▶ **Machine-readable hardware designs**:
****

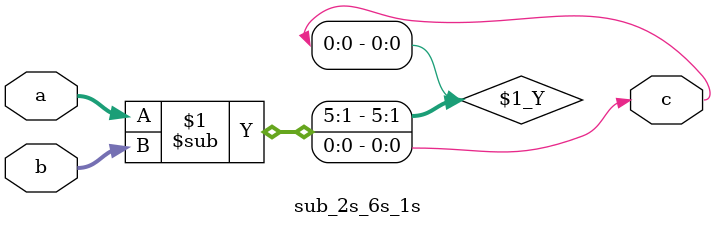
<source format=v>
module sub_2s_6s_1s(a, b, c);
  input signed [1:0] a;
  input signed [5:0] b;
  output signed c;
  assign c = a - b;
endmodule

</source>
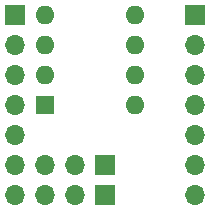
<source format=gbr>
%TF.GenerationSoftware,KiCad,Pcbnew,8.0.4*%
%TF.CreationDate,2024-07-26T21:26:35+02:00*%
%TF.ProjectId,rx_pcb,72785f70-6362-42e6-9b69-6361645f7063,rev?*%
%TF.SameCoordinates,Original*%
%TF.FileFunction,Soldermask,Top*%
%TF.FilePolarity,Negative*%
%FSLAX46Y46*%
G04 Gerber Fmt 4.6, Leading zero omitted, Abs format (unit mm)*
G04 Created by KiCad (PCBNEW 8.0.4) date 2024-07-26 21:26:35*
%MOMM*%
%LPD*%
G01*
G04 APERTURE LIST*
%ADD10R,1.600000X1.600000*%
%ADD11O,1.600000X1.600000*%
%ADD12R,1.700000X1.700000*%
%ADD13O,1.700000X1.700000*%
G04 APERTURE END LIST*
D10*
%TO.C,SW1*%
X121920000Y-83820000D03*
D11*
X121920000Y-81280000D03*
X121920000Y-78740000D03*
X121920000Y-76200000D03*
X129540000Y-76200000D03*
X129540000Y-78740000D03*
X129540000Y-81280000D03*
X129540000Y-83820000D03*
%TD*%
D12*
%TO.C,J4*%
X127000000Y-88900000D03*
D13*
X124460000Y-88900000D03*
X121920000Y-88900000D03*
%TD*%
D12*
%TO.C,J3*%
X127000000Y-91440000D03*
D13*
X124460000Y-91440000D03*
X121920000Y-91440000D03*
%TD*%
D12*
%TO.C,J2*%
X134620000Y-76200000D03*
D13*
X134620000Y-78740000D03*
X134620000Y-81280000D03*
X134620000Y-83820000D03*
X134620000Y-86360000D03*
X134620000Y-88900000D03*
X134620000Y-91440000D03*
%TD*%
D12*
%TO.C,J1*%
X119380000Y-76200000D03*
D13*
X119380000Y-78740000D03*
X119380000Y-81280000D03*
X119380000Y-83820000D03*
X119380000Y-86360000D03*
X119380000Y-88900000D03*
X119380000Y-91440000D03*
%TD*%
M02*

</source>
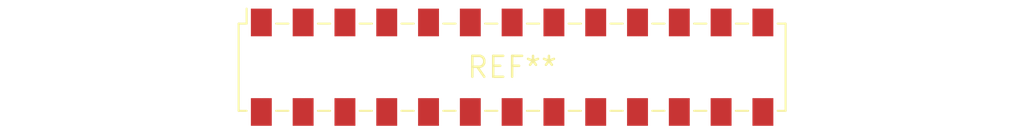
<source format=kicad_pcb>
(kicad_pcb (version 20240108) (generator pcbnew)

  (general
    (thickness 1.6)
  )

  (paper "A4")
  (layers
    (0 "F.Cu" signal)
    (31 "B.Cu" signal)
    (32 "B.Adhes" user "B.Adhesive")
    (33 "F.Adhes" user "F.Adhesive")
    (34 "B.Paste" user)
    (35 "F.Paste" user)
    (36 "B.SilkS" user "B.Silkscreen")
    (37 "F.SilkS" user "F.Silkscreen")
    (38 "B.Mask" user)
    (39 "F.Mask" user)
    (40 "Dwgs.User" user "User.Drawings")
    (41 "Cmts.User" user "User.Comments")
    (42 "Eco1.User" user "User.Eco1")
    (43 "Eco2.User" user "User.Eco2")
    (44 "Edge.Cuts" user)
    (45 "Margin" user)
    (46 "B.CrtYd" user "B.Courtyard")
    (47 "F.CrtYd" user "F.Courtyard")
    (48 "B.Fab" user)
    (49 "F.Fab" user)
    (50 "User.1" user)
    (51 "User.2" user)
    (52 "User.3" user)
    (53 "User.4" user)
    (54 "User.5" user)
    (55 "User.6" user)
    (56 "User.7" user)
    (57 "User.8" user)
    (58 "User.9" user)
  )

  (setup
    (pad_to_mask_clearance 0)
    (pcbplotparams
      (layerselection 0x00010fc_ffffffff)
      (plot_on_all_layers_selection 0x0000000_00000000)
      (disableapertmacros false)
      (usegerberextensions false)
      (usegerberattributes false)
      (usegerberadvancedattributes false)
      (creategerberjobfile false)
      (dashed_line_dash_ratio 12.000000)
      (dashed_line_gap_ratio 3.000000)
      (svgprecision 4)
      (plotframeref false)
      (viasonmask false)
      (mode 1)
      (useauxorigin false)
      (hpglpennumber 1)
      (hpglpenspeed 20)
      (hpglpendiameter 15.000000)
      (dxfpolygonmode false)
      (dxfimperialunits false)
      (dxfusepcbnewfont false)
      (psnegative false)
      (psa4output false)
      (plotreference false)
      (plotvalue false)
      (plotinvisibletext false)
      (sketchpadsonfab false)
      (subtractmaskfromsilk false)
      (outputformat 1)
      (mirror false)
      (drillshape 1)
      (scaleselection 1)
      (outputdirectory "")
    )
  )

  (net 0 "")

  (footprint "Samtec_HLE-113-02-xxx-DV-BE-A_2x13_P2.54mm_Horizontal" (layer "F.Cu") (at 0 0))

)

</source>
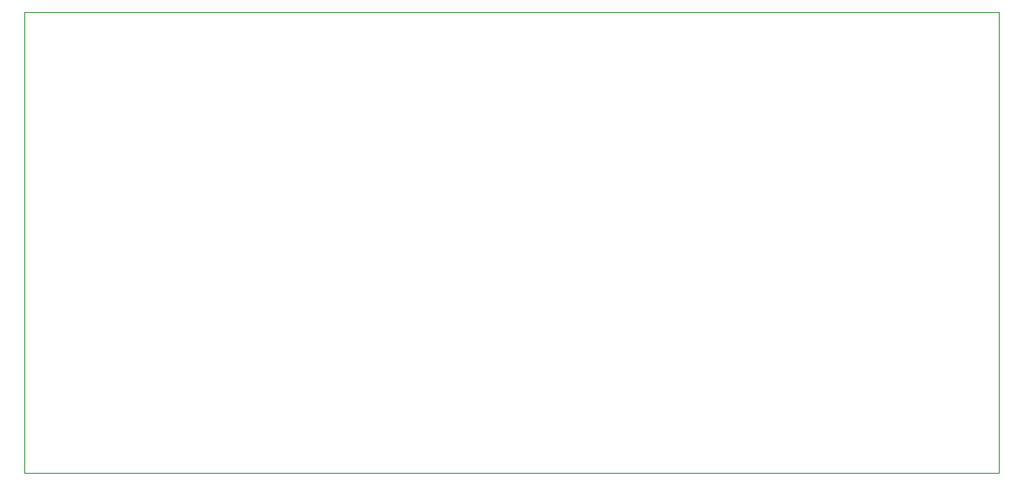
<source format=gbr>
%TF.GenerationSoftware,KiCad,Pcbnew,8.0.4*%
%TF.CreationDate,2024-10-27T12:29:09+01:00*%
%TF.ProjectId,Kicad_Sujet_10,4b696361-645f-4537-956a-65745f31302e,rev?*%
%TF.SameCoordinates,Original*%
%TF.FileFunction,Profile,NP*%
%FSLAX46Y46*%
G04 Gerber Fmt 4.6, Leading zero omitted, Abs format (unit mm)*
G04 Created by KiCad (PCBNEW 8.0.4) date 2024-10-27 12:29:09*
%MOMM*%
%LPD*%
G01*
G04 APERTURE LIST*
%TA.AperFunction,Profile*%
%ADD10C,0.050000*%
%TD*%
G04 APERTURE END LIST*
D10*
X83945000Y-43815000D02*
X178945000Y-43815000D01*
X178945000Y-88815000D01*
X83945000Y-88815000D01*
X83945000Y-43815000D01*
M02*

</source>
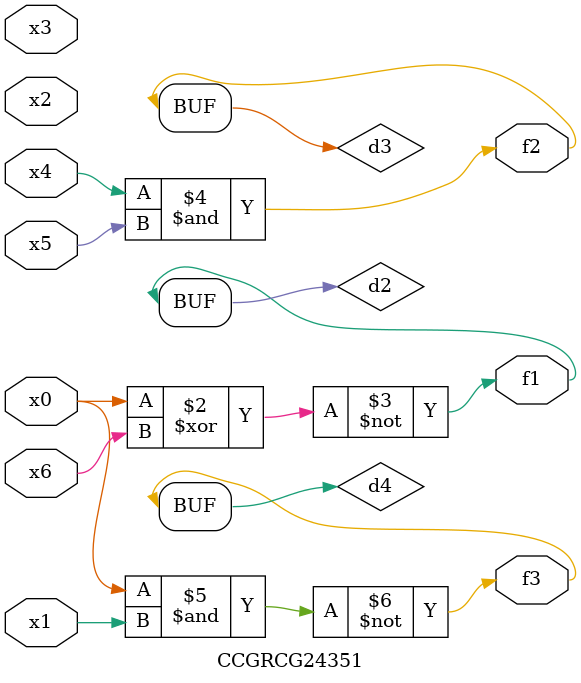
<source format=v>
module CCGRCG24351(
	input x0, x1, x2, x3, x4, x5, x6,
	output f1, f2, f3
);

	wire d1, d2, d3, d4;

	nor (d1, x0);
	xnor (d2, x0, x6);
	and (d3, x4, x5);
	nand (d4, x0, x1);
	assign f1 = d2;
	assign f2 = d3;
	assign f3 = d4;
endmodule

</source>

****

▶ **Work instructions**:
Write out the data once more exactly, omitting the pictures.

▶ **Answer space**:
<source format=v>
module sub_2s_6s_1s(a, b, c);
  input signed [1:0] a;
  input signed [5:0] b;
  output signed c;
  assign c = a - b;
endmodule

</source>
<source format=gbr>
%TF.GenerationSoftware,KiCad,Pcbnew,8.0.4*%
%TF.CreationDate,2024-07-26T21:26:35+02:00*%
%TF.ProjectId,rx_pcb,72785f70-6362-42e6-9b69-6361645f7063,rev?*%
%TF.SameCoordinates,Original*%
%TF.FileFunction,Soldermask,Top*%
%TF.FilePolarity,Negative*%
%FSLAX46Y46*%
G04 Gerber Fmt 4.6, Leading zero omitted, Abs format (unit mm)*
G04 Created by KiCad (PCBNEW 8.0.4) date 2024-07-26 21:26:35*
%MOMM*%
%LPD*%
G01*
G04 APERTURE LIST*
%ADD10R,1.600000X1.600000*%
%ADD11O,1.600000X1.600000*%
%ADD12R,1.700000X1.700000*%
%ADD13O,1.700000X1.700000*%
G04 APERTURE END LIST*
D10*
%TO.C,SW1*%
X121920000Y-83820000D03*
D11*
X121920000Y-81280000D03*
X121920000Y-78740000D03*
X121920000Y-76200000D03*
X129540000Y-76200000D03*
X129540000Y-78740000D03*
X129540000Y-81280000D03*
X129540000Y-83820000D03*
%TD*%
D12*
%TO.C,J4*%
X127000000Y-88900000D03*
D13*
X124460000Y-88900000D03*
X121920000Y-88900000D03*
%TD*%
D12*
%TO.C,J3*%
X127000000Y-91440000D03*
D13*
X124460000Y-91440000D03*
X121920000Y-91440000D03*
%TD*%
D12*
%TO.C,J2*%
X134620000Y-76200000D03*
D13*
X134620000Y-78740000D03*
X134620000Y-81280000D03*
X134620000Y-83820000D03*
X134620000Y-86360000D03*
X134620000Y-88900000D03*
X134620000Y-91440000D03*
%TD*%
D12*
%TO.C,J1*%
X119380000Y-76200000D03*
D13*
X119380000Y-78740000D03*
X119380000Y-81280000D03*
X119380000Y-83820000D03*
X119380000Y-86360000D03*
X119380000Y-88900000D03*
X119380000Y-91440000D03*
%TD*%
M02*

</source>
<source format=kicad_pcb>
(kicad_pcb (version 20240108) (generator pcbnew)

  (general
    (thickness 1.6)
  )

  (paper "A4")
  (layers
    (0 "F.Cu" signal)
    (31 "B.Cu" signal)
    (32 "B.Adhes" user "B.Adhesive")
    (33 "F.Adhes" user "F.Adhesive")
    (34 "B.Paste" user)
    (35 "F.Paste" user)
    (36 "B.SilkS" user "B.Silkscreen")
    (37 "F.SilkS" user "F.Silkscreen")
    (38 "B.Mask" user)
    (39 "F.Mask" user)
    (40 "Dwgs.User" user "User.Drawings")
    (41 "Cmts.User" user "User.Comments")
    (42 "Eco1.User" user "User.Eco1")
    (43 "Eco2.User" user "User.Eco2")
    (44 "Edge.Cuts" user)
    (45 "Margin" user)
    (46 "B.CrtYd" user "B.Courtyard")
    (47 "F.CrtYd" user "F.Courtyard")
    (48 "B.Fab" user)
    (49 "F.Fab" user)
    (50 "User.1" user)
    (51 "User.2" user)
    (52 "User.3" user)
    (53 "User.4" user)
    (54 "User.5" user)
    (55 "User.6" user)
    (56 "User.7" user)
    (57 "User.8" user)
    (58 "User.9" user)
  )

  (setup
    (pad_to_mask_clearance 0)
    (pcbplotparams
      (layerselection 0x00010fc_ffffffff)
      (plot_on_all_layers_selection 0x0000000_00000000)
      (disableapertmacros false)
      (usegerberextensions false)
      (usegerberattributes false)
      (usegerberadvancedattributes false)
      (creategerberjobfile false)
      (dashed_line_dash_ratio 12.000000)
      (dashed_line_gap_ratio 3.000000)
      (svgprecision 4)
      (plotframeref false)
      (viasonmask false)
      (mode 1)
      (useauxorigin false)
      (hpglpennumber 1)
      (hpglpenspeed 20)
      (hpglpendiameter 15.000000)
      (dxfpolygonmode false)
      (dxfimperialunits false)
      (dxfusepcbnewfont false)
      (psnegative false)
      (psa4output false)
      (plotreference false)
      (plotvalue false)
      (plotinvisibletext false)
      (sketchpadsonfab false)
      (subtractmaskfromsilk false)
      (outputformat 1)
      (mirror false)
      (drillshape 1)
      (scaleselection 1)
      (outputdirectory "")
    )
  )

  (net 0 "")

  (footprint "Samtec_HLE-113-02-xxx-DV-BE-A_2x13_P2.54mm_Horizontal" (layer "F.Cu") (at 0 0))

)

</source>
<source format=gbr>
%TF.GenerationSoftware,KiCad,Pcbnew,8.0.4*%
%TF.CreationDate,2024-10-27T12:29:09+01:00*%
%TF.ProjectId,Kicad_Sujet_10,4b696361-645f-4537-956a-65745f31302e,rev?*%
%TF.SameCoordinates,Original*%
%TF.FileFunction,Profile,NP*%
%FSLAX46Y46*%
G04 Gerber Fmt 4.6, Leading zero omitted, Abs format (unit mm)*
G04 Created by KiCad (PCBNEW 8.0.4) date 2024-10-27 12:29:09*
%MOMM*%
%LPD*%
G01*
G04 APERTURE LIST*
%TA.AperFunction,Profile*%
%ADD10C,0.050000*%
%TD*%
G04 APERTURE END LIST*
D10*
X83945000Y-43815000D02*
X178945000Y-43815000D01*
X178945000Y-88815000D01*
X83945000Y-88815000D01*
X83945000Y-43815000D01*
M02*

</source>
<source format=v>
module CCGRCG24351(
	input x0, x1, x2, x3, x4, x5, x6,
	output f1, f2, f3
);

	wire d1, d2, d3, d4;

	nor (d1, x0);
	xnor (d2, x0, x6);
	and (d3, x4, x5);
	nand (d4, x0, x1);
	assign f1 = d2;
	assign f2 = d3;
	assign f3 = d4;
endmodule

</source>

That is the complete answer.